Imagine you have a few data pipelines to schedule. Simplest solution would be cronjob. Time goes by and next thing you know, you have around 50 pipelines to manage. The fun starts when you have to hunt down which pipeline doesn’t run normally. And by then it would be super hard to do tracing if you haven’t set up logging and monitoring.
Luckily there are tools we can use to improve the situation. Task orchestrators are born exactly for this, to schedule and monitor pipelines. These days there are more bells and whistles, such as backfilling and sensor triggers. Some also integrate with data catalog tools and provide table specs and data lineage.
Sounds familiar? If you have been looking into Airflow, this is exactly what it does. But there are other alternatives too, and in this post we’re going to find out what Dagster Cloud can do. (Spoiler: yay CI/CD).
Dagster architecture
This is how dagster work. But to set all this up yourself, you need to at least:
- Package each dagster repository into its own image
- Setup dagit container for UI
- Set up dagster daemon instance to trigger tasks
- Set up postgres for dagster metastore
- Set I/O manager to use blob storage
- Set up default executors and concurrent run limits
- CI/CD to update code and base dagster image
And if you have multiple users, you need to set up the auth yourself too.
Enter Dagster Cloud
But folks at Dagster know people are finding it very tricky to set it up, so they provide a few cloud offerings, one of which is serverless. This essentially means you only need to supply the code and set up CI/CD, and Dagster would provide a VM to run your tasks.
To test it out, you can sign up on Dagster Cloud and follow instructions here.
Cool dagster features
Branch preview
Frontend usually set up CI/CD to return a preview of a PR, now you can do the same with dagster!

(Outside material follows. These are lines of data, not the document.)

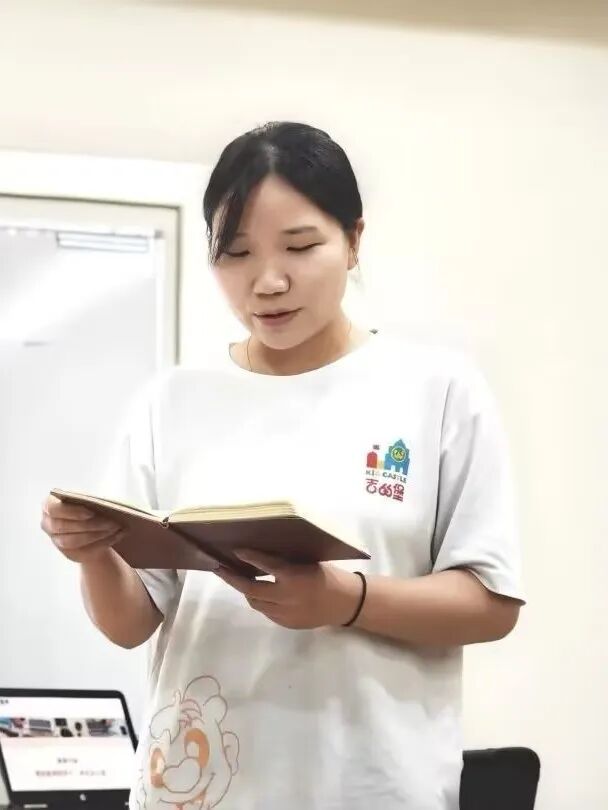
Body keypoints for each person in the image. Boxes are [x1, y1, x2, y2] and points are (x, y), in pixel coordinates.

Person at [41, 122, 524, 810]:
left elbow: (491, 604)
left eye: (300, 246)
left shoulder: (438, 390)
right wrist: (92, 553)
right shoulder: (170, 402)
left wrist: (347, 601)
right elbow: (130, 624)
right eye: (236, 253)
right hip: (195, 789)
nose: (266, 282)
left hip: (370, 789)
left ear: (354, 239)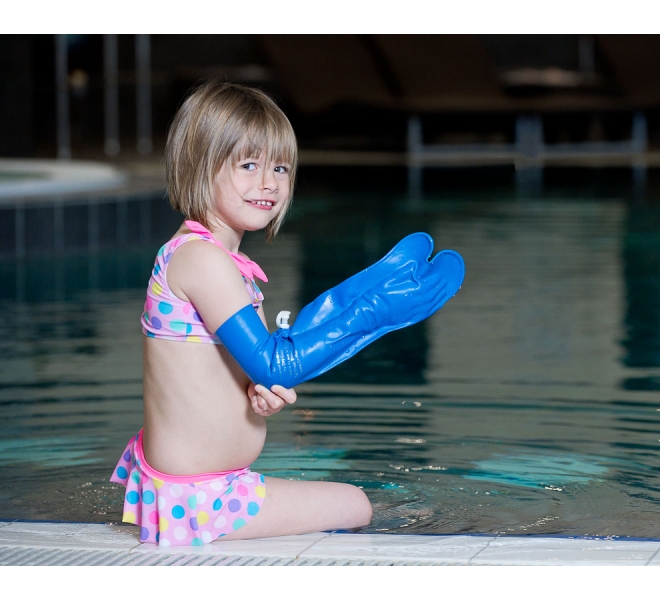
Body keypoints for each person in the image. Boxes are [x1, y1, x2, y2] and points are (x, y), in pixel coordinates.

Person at [110, 80, 464, 548]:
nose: (269, 182)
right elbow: (277, 362)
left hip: (202, 483)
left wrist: (256, 394)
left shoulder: (216, 261)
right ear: (199, 166)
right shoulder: (203, 260)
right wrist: (376, 312)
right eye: (249, 165)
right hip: (199, 497)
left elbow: (244, 369)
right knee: (358, 504)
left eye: (280, 167)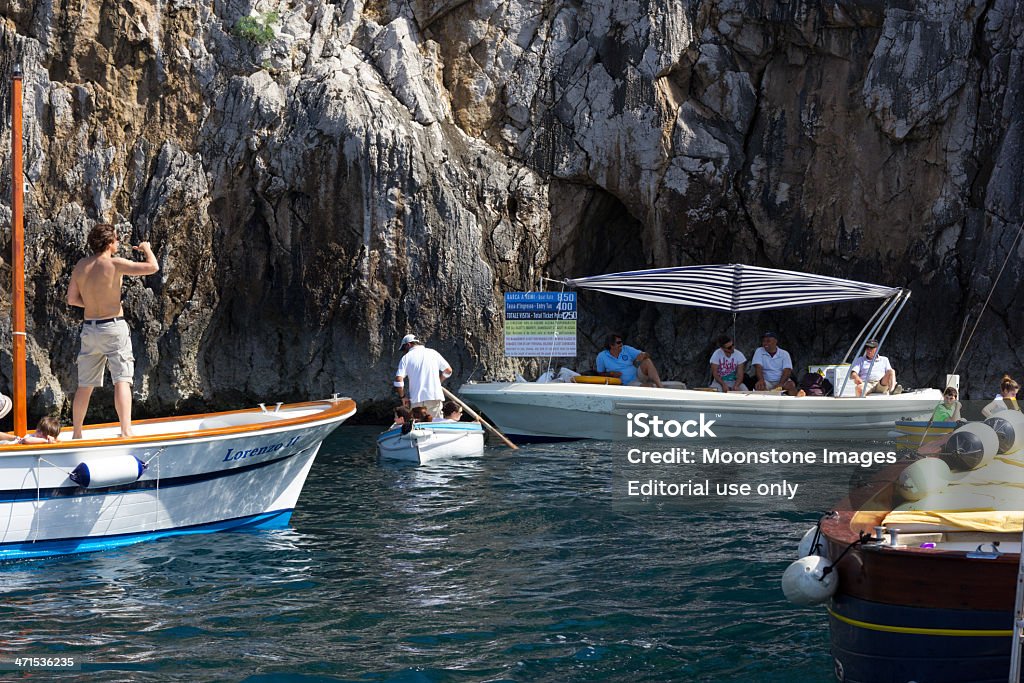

This means your team can preview what the DAG would look like, or give it a spin before deploying to prod 🚀.
Multiple teams you say?
Imagine working in an organization with many teams. Some teams might use dbt, another might use spark. Sometimes each team has different virtual environment. Even if you can use the same setup for multiple teams, over time the number of pipelines would grow significantly, which means it’s harder to manage. But we can set up a dagster repo for each team, then link them together via Dagster Cloud for a single control plane.
Notice each code location has attached git hash. Yay tracing!
Table lineage
Running multiple pipelines are cool. But if you update this pipeline, do you also need to update downstream pipelines? I’m sure you can have a list of pipelines dependency somewhere, but it’s so much more convenient to see it right from dagster.
Notice the Materialize
button on top right. This means you can trigger run on an upstream table, and it would automatically update downstream tables.
Dagster has more features, don’t forget to check out their docs (it’s well written)!